Speaking of that place where nothing is spoken, the Daughter Hershel has awoken from her catatonic state just in time to kill herself. This plotline really made me throw up my hands. At least that was the mental image I kept picturing in my head. It wasn’t even like I was picturing my own hands being thrown up, just disembodied ones conveying the act itself. Because you would think the show would’ve at least learned a lesson from the Searching for Sophia debacle, which was this: We just aren’t going to care about the potential death of a character we don’t know. Or if it refused to learn that lesson, maybe it could’ve then learned this one: We are very tired of watching survivors of a still undefined and non-wondered-about apocalypse talk other survivors into not giving up. And when you combine those two lessons into one, well then, we’re looking at the Stay Puft Marshmallow man in terms of things you don’t want to do.

I was intrigued by the whole Andrea-Lori fight. It seems that Lori being annoying is now supposed to be an intentional part of her character. I’m not buying it or at least I don’t think that was the plan all along. When Andrea screamed at Lori that she’d had it with Lori’s smugness and long hair (she did mention the hair, right?), that felt out of the blue.

But also, what exactly was that nonsense Lori was saying? This show has always been interested in exploring the uglier underbelly of people’s natures while at the same time never being deft enough to actually pull it off. Merle and first season Daryl were examples of this, spewing racial slurs in the service of proving a point that never materialized. And now we have Lori talking about her lack of choice when it comes to her unborn baby and getting mad about other already undeveloped women characters not doing more laundry? Week after week as these examples pile on, it’s getting harder and harder to believe that these things are being said in the service of a broader story line, especially because such a thing has yet to have ever existed on this show.

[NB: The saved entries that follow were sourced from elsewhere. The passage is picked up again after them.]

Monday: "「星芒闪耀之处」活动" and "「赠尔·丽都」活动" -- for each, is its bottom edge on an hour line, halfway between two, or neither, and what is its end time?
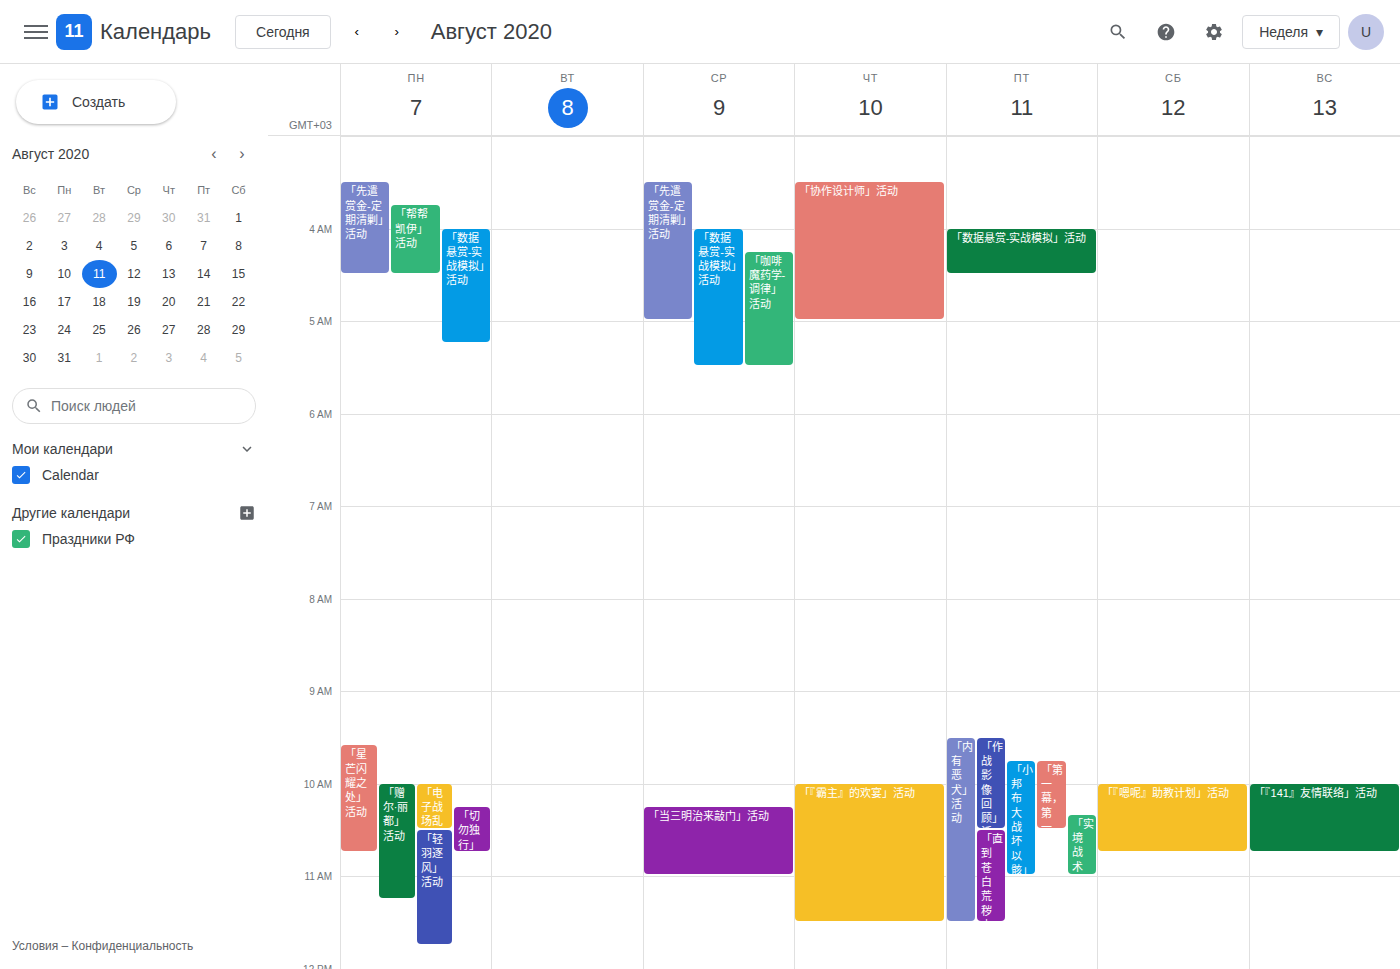
"「星芒闪耀之处」活动": 10:45, neither: three quarters of the way from the 10:00 line to the 11:00 line. "「赠尔·丽都」活动": 11:15, neither: a quarter of the way from the 11:00 line to the 12:00 line.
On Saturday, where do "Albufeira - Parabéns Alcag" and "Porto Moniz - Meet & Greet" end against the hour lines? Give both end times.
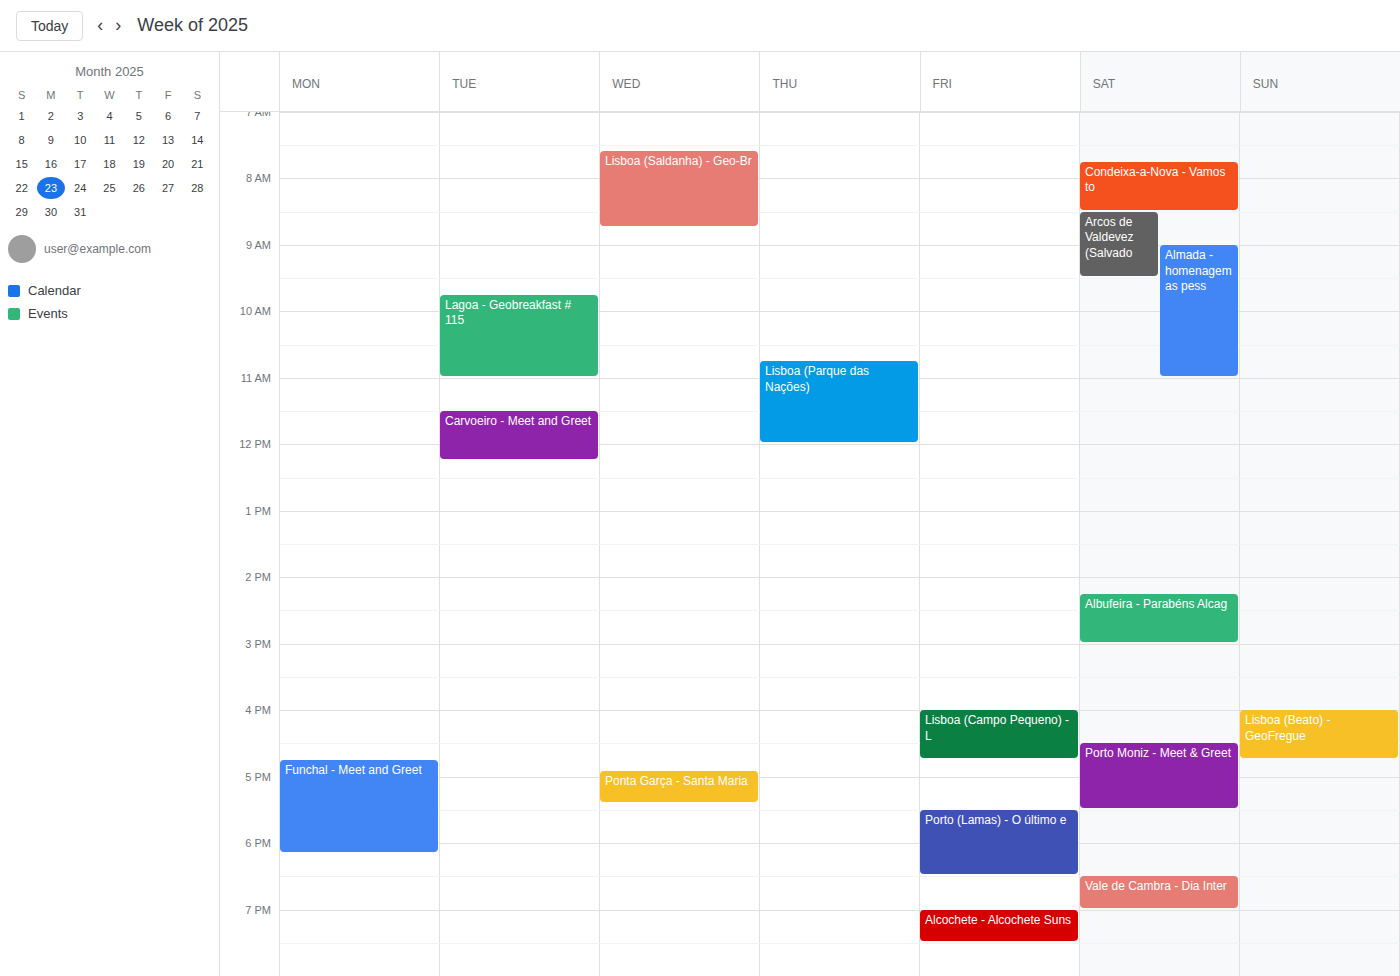
"Albufeira - Parabéns Alcag": 3:00 PM, exactly on the 3 PM line. "Porto Moniz - Meet & Greet": 5:30 PM, halfway between the 5 PM and 6 PM lines.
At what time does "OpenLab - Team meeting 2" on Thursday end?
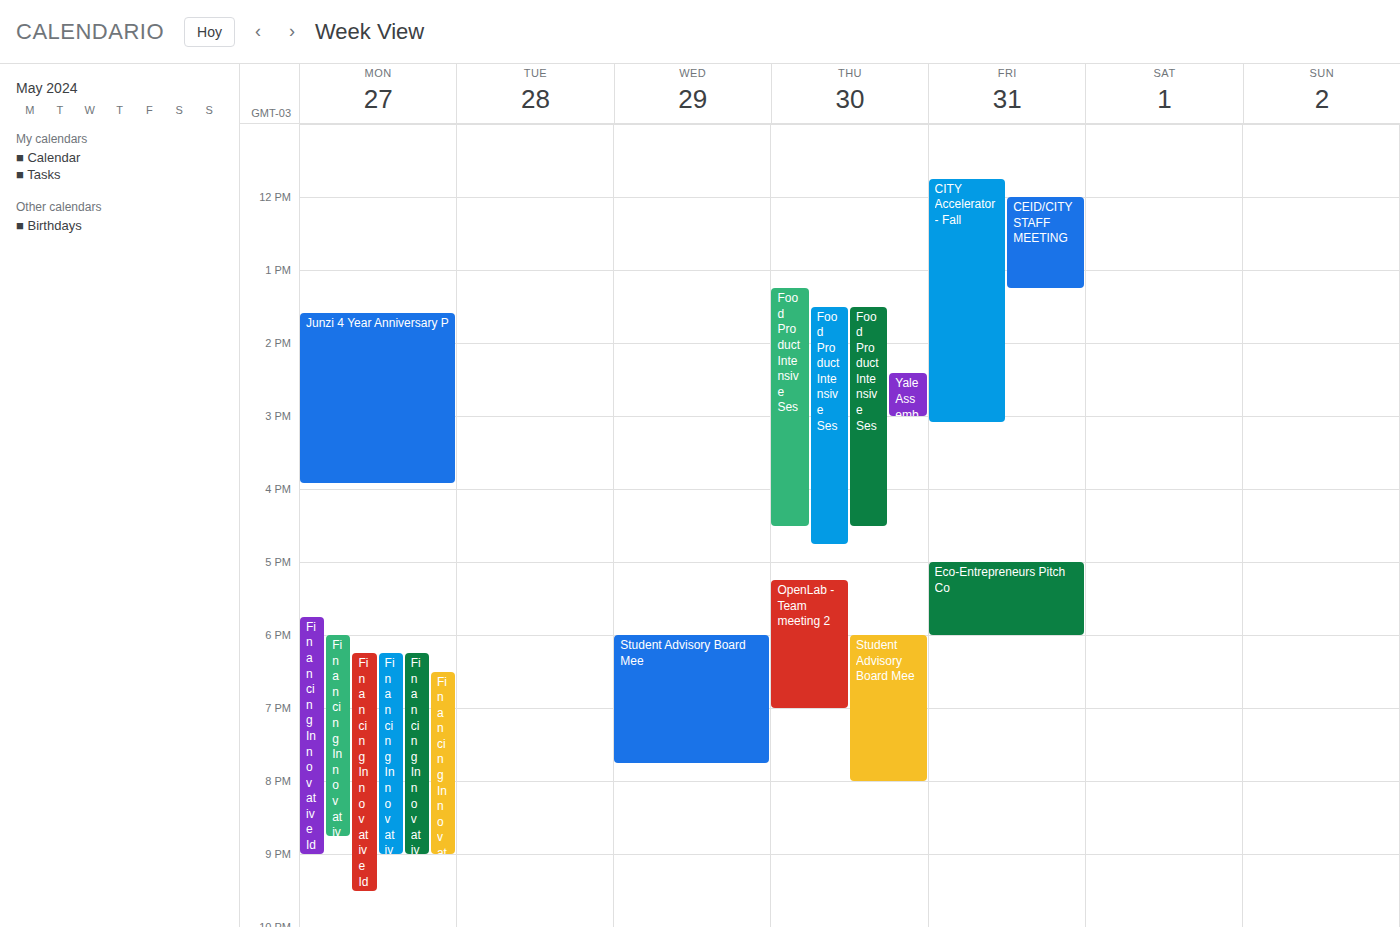
7:00 PM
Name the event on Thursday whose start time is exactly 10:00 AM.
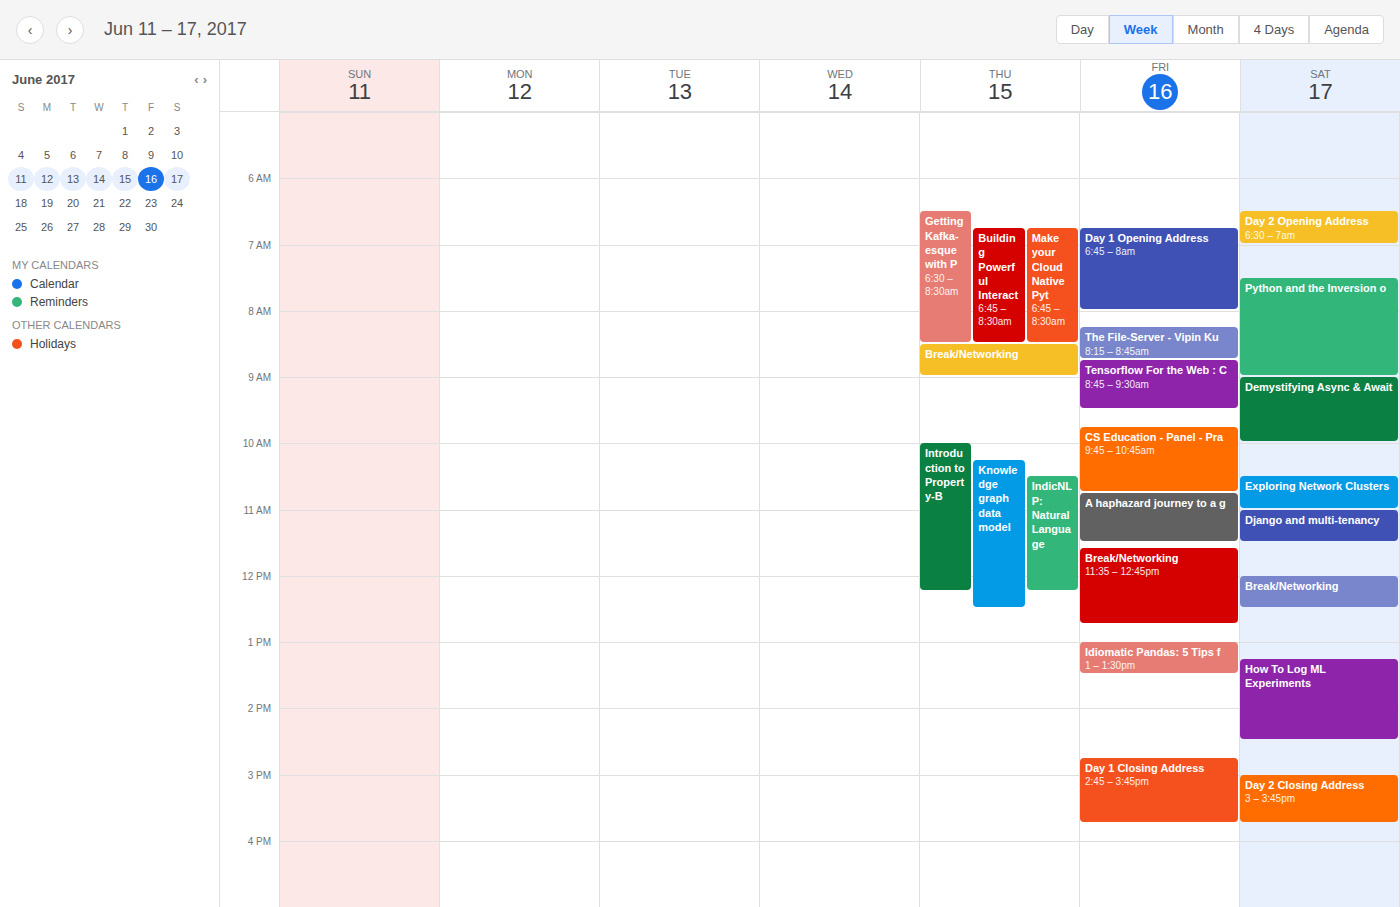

I’m having a hard time addressing the resolution of Shane and Grimes’s showdown. They must have gone through an awful lot of tubs of zombie makeup to arrive back at exactly where we started. There is no part of me that believes that Grimes and Shane aren’t going to have that same fight next week and that makes me tired. If Grimes coming back for Shane was supposed to be a twist of some sort, I think it was trumped by the much greater reveal of farm boy Jimmy being the boyfriend and not brother of the daughter Hershel. I take it that season six will address why he wasn’t by her sick bed. Fifty-fifty chance that that whole bite versus scratches conversation is either going to be thing or never mentioned again.

The best scene of this episode happened twice, although I only enjoyed it once. Shane riding passenger in Grimes’s car, while Grimes muses about the upcoming winter and hopes for the weather to be kind. That detail about his cousin who sat in traffic for 24 hours eating birthday cake and listening to Lord of the Rings … that was real writing. I could’ve watched that scene for an hour, just settling in like Shane, staring at the loping zombie in the distance. A scene like that is precisely why this show confounds me so.